What is being asked: Write out the part of the polygon post below from "- An intersection" to "is very fast.", word for word.

![[es]](/mwf/flags/es.png "Spain")
Because I fiddled around with such basic stuff as lines and the intersection thereof too much, I don't feel like coding this any more for some time. In fact, I think I will rather search for an ISC-compatible geometry library so that I can concentrate on the polygon stuff rather than be stuck with reinventing the wheel. However, now I know something about which operations are expensive and how to optimise them. I want to share this for the case that somebody else wants to continue to work on this topic.This post is just a more or less random collection of facts/experiences:
General stuff on polygons
- There are a few libraries for polygon operations out there, however most are commercial and one or two are GPL
- Polygons are saved as a number of vertices which are all connected by line segments. For better performance of inside/outside checks, it has a enclosing rectangle on which the containment checks are made first. Only if it is inside the rectangle, all lines are checked for intersections.
- Containment check for any polygon: Shoot a ray from the point to check in any direction and see with how many line segments it intersects. If the number is odd, it's inside, otherwise its outside. It's faster if the ray is shot along the X- or Y-axis. The ray may not hit any vertices of the polygon - or one has to count differently. See here http://rw7.de/ralf/inffaq/polygon.html
- Physics engines (that we can use) only support convex polygons. Creating several convex polygons out of a concave one is relatively inexpensive and easy. The check if a point is inside or not is easier: For each line segment determine if the point lies to the left or right of a line. If it always lies on the right side, it's inside.
- An intersection check with a line (e.g. like PathFree) means intersection checks for one rectangle and N line segments thereafter whereas N is the number of vertices of the polygon. It can return the point of intersection plus the normal of the surface without more effort which will save some surface/collision checks.
- Counting the area of one polygon is very fast.
- Collision checks a la PathFree can be relatively fast since not every pixel has to be checked but we look at the intersections with a segmented & directed (see below) line
- Splitting up polygons (along the X- or Y-axis) is cheap.
- Creating and deleting whole polygons is very fast
- Some physics engines support rough simulation of water & waves using polygons.
Polygons & optimisations for Clonk
- My concept in general: The polygons of the landscape may not overlap. There are (at least) two layers of material polygons which are treated differently: foreground polygons (Earth...) and and background polygons (tunnel...). Sky means there are no polygons. Material checks for points first check only foreground polygons, if there is nothing, background polygons. This means that the background can be designed individually, if the foreground is blasted away, the tunnel material doesn't have to be added, it's already there: No foreground/background materials, no "washing away" tunnel textures by liquids.
- Each polygon saves the position of the texture, which texture and other material info: Polygons can contain much more information than pixel based landscape - the number of textures, materials, etc. is not limited, properties, appearance of materials could be changed per-polygon. Landscape polygons could be converted in objects (of the physics engine), to fall down etc.

Raw records:
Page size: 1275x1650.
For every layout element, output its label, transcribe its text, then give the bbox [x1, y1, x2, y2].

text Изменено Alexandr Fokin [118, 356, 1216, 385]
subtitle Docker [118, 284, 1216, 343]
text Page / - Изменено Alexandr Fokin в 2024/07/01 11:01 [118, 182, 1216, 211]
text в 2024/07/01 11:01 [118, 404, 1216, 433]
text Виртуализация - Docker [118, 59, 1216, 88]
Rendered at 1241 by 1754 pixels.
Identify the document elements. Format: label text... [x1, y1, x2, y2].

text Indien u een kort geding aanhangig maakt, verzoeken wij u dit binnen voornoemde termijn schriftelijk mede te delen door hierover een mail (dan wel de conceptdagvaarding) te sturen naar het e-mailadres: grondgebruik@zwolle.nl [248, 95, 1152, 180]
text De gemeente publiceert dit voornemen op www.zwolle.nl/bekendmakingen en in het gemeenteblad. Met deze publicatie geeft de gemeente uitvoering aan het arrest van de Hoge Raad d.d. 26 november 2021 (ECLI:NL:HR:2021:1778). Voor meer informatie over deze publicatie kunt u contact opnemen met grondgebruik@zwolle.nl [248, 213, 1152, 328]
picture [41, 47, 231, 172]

Result of the task:
- An intersection check with a line (e.g. like PathFree) means intersection checks for one rectangle and N line segments thereafter whereas N is the number of vertices of the polygon. It can return the point of intersection plus the normal of the surface without more effort which will save some surface/collision checks.
- Counting the area of one polygon is very fast.